On July 7, 2019, Wolff earned his first PGA Tour victory at the 3M Open at TPC Twin Cities in Blaine, Minnesota, where he returned a six-under par 65 in the final round to edge out Collin Morikawa and Bryson DeChambeau by one stroke at 21-under par overall. The tournament went to the final green, as DeChambeau, playing one group ahead of Morikawa and Wolff, made an eagle on the par-5 18th hole to leapfrog them both and take a 1-stroke lead. Wolff then hit his approach onto the edge of the green, 26 feet from the hole; he made the putt for eagle to retake the lead, and when Morikawa failed to make his putt to tie, the victory belonged to Wolff. The victory gave Wolff a two-year PGA Tour exemption, in addition to $1.152 million in prize money. Wolff was the first player since Billy Hurley III in 2016 to win after receiving a sponsor exemption. He was also only the third player to win an NCAA title and PGA Tour event in the same calendar year, joining Tiger Woods and Ben Crenshaw.

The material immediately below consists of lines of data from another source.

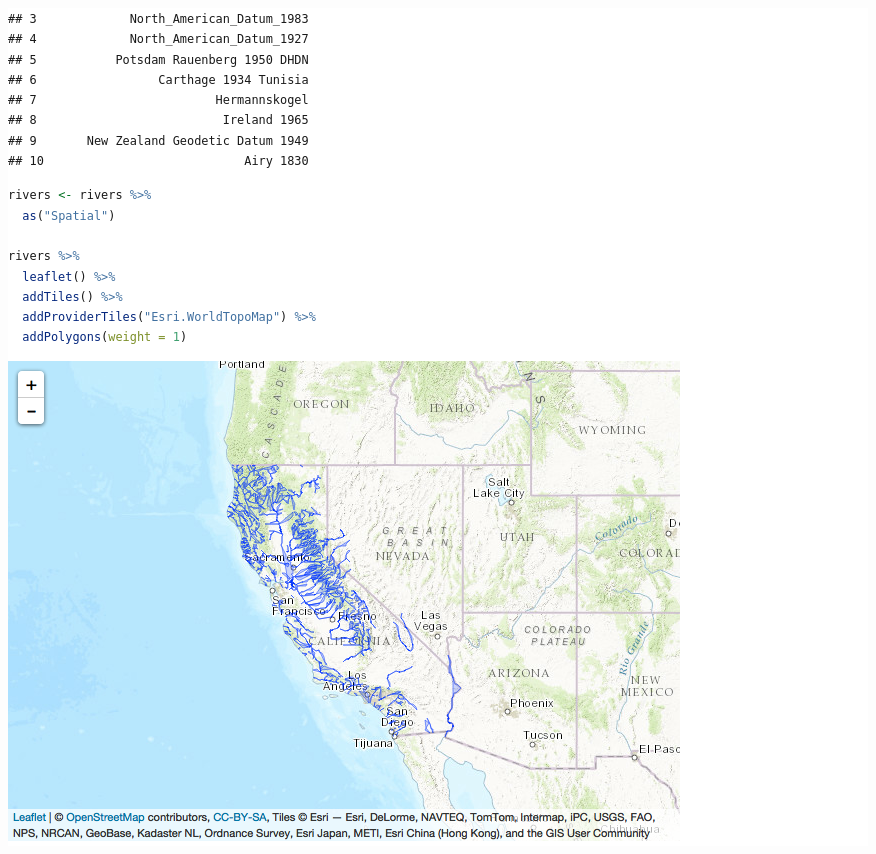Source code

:     ## 3             North_American_Datum_1983
    ## 4             North_American_Datum_1927
    ## 5           Potsdam Rauenberg 1950 DHDN
    ## 6                 Carthage 1934 Tunisia
    ## 7                         Hermannskogel
    ## 8                          Ireland 1965
    ## 9       New Zealand Geodetic Datum 1949
    ## 10                            Airy 1830

``` r
rivers <- rivers %>% 
  as("Spatial")

rivers %>%
  leaflet() %>%
  addTiles() %>%
  addProviderTiles("Esri.WorldTopoMap") %>%
  addPolygons(weight = 1)
```

![](spatial_sf_files/figure-markdown_github-ascii_identifiers/makeleaflet1-1.png)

In August 2020, Wolff finished in a tie for fourth place at the PGA Championship, his first major championship appearance, after a final-round 65 (five-under par). Six weeks later, in September, he led the U.S. Open at Winged Foot by two strokes heading into the final day after returning a third-round score of 65 (five-under par), the joint lowest round of the tournament. A final round of 75 (five-over par) saw him finish as runner-up, six strokes behind winner Bryson DeChambeau. His second top-five finish from his first two major championships earned him $1,350,000.

In June 2022, Wolff joined LIV Golf, and was subsequently suspended by the PGA Tour after playing in his first event. He has recorded three top-10s since his LIV Golf debut, most notably finishing tied for second in Bedminster, two shots behind winner Henrik Stenson.

==Amateur wins==
- 2018 The Carmel Cup, OFCC Fighting Illini Invite, Royal Oaks Intercollegiate
- 2019 The Amer Ari Invitational, Valspar Collegiate, NCAA Division I individual championship

Source:

==Professional wins (1)==
===PGA Tour wins (1)===

| No. | Date | Tournament | Winning score | To par | Margin of victory | Runners-up |
|---|---|---|---|---|---|---|
| 1 | Jul 7, 2019 | 3M Open | 69-67-62-65=263 | −21 | 1 stroke | USA Bryson DeChambeau, USA Collin Morikawa |

PGA Tour playoff record (0–1)

| No. | Year | Tournament | Opponents | Result |
|---|---|---|---|---|
| 1 | 2020 | Shriners Hospitals for Children Open | USA Austin Cook, SCO Martin Laird | Laird won with birdie on second extra hole |

==Results in major championships==
Results not in chronological order in 2020.

| Tournament | 2020 | 2021 | 2022 |
|---|---|---|---|
| Masters Tournament | CUT | DQ | CUT |
| PGA Championship | T4 |  | CUT |
| U.S. Open | 2 | T15 |  |
| The Open Championship | NT |  |  |

DQ = disqualified

CUT = missed the half-way cut

"T" = tied

NT = No tournament due to COVID-19 pandemic

==Results in The Players Championship==

| Tournament | 2022 |
|---|---|
| The Players Championship | CUT |

CUT = missed the halfway cut

==Results in World Golf Championships==

| Tournament | 2019 | 2020 | 2021 | 2022 |
|---|---|---|---|---|
| Championship |  |  | WD |  |
| Match Play |  | NT^{1} | T28 | T60 |
| Invitational | T24 | T49 | T17 |  |
| Champions |  | NT^{1} | NT^{1} | NT^{1} |

^{1}Cancelled due to COVID-19 pandemic

NT = No tournament

"T" = Tied

WD = withdrew

Note that the Championship and Invitational were discontinued from 2022.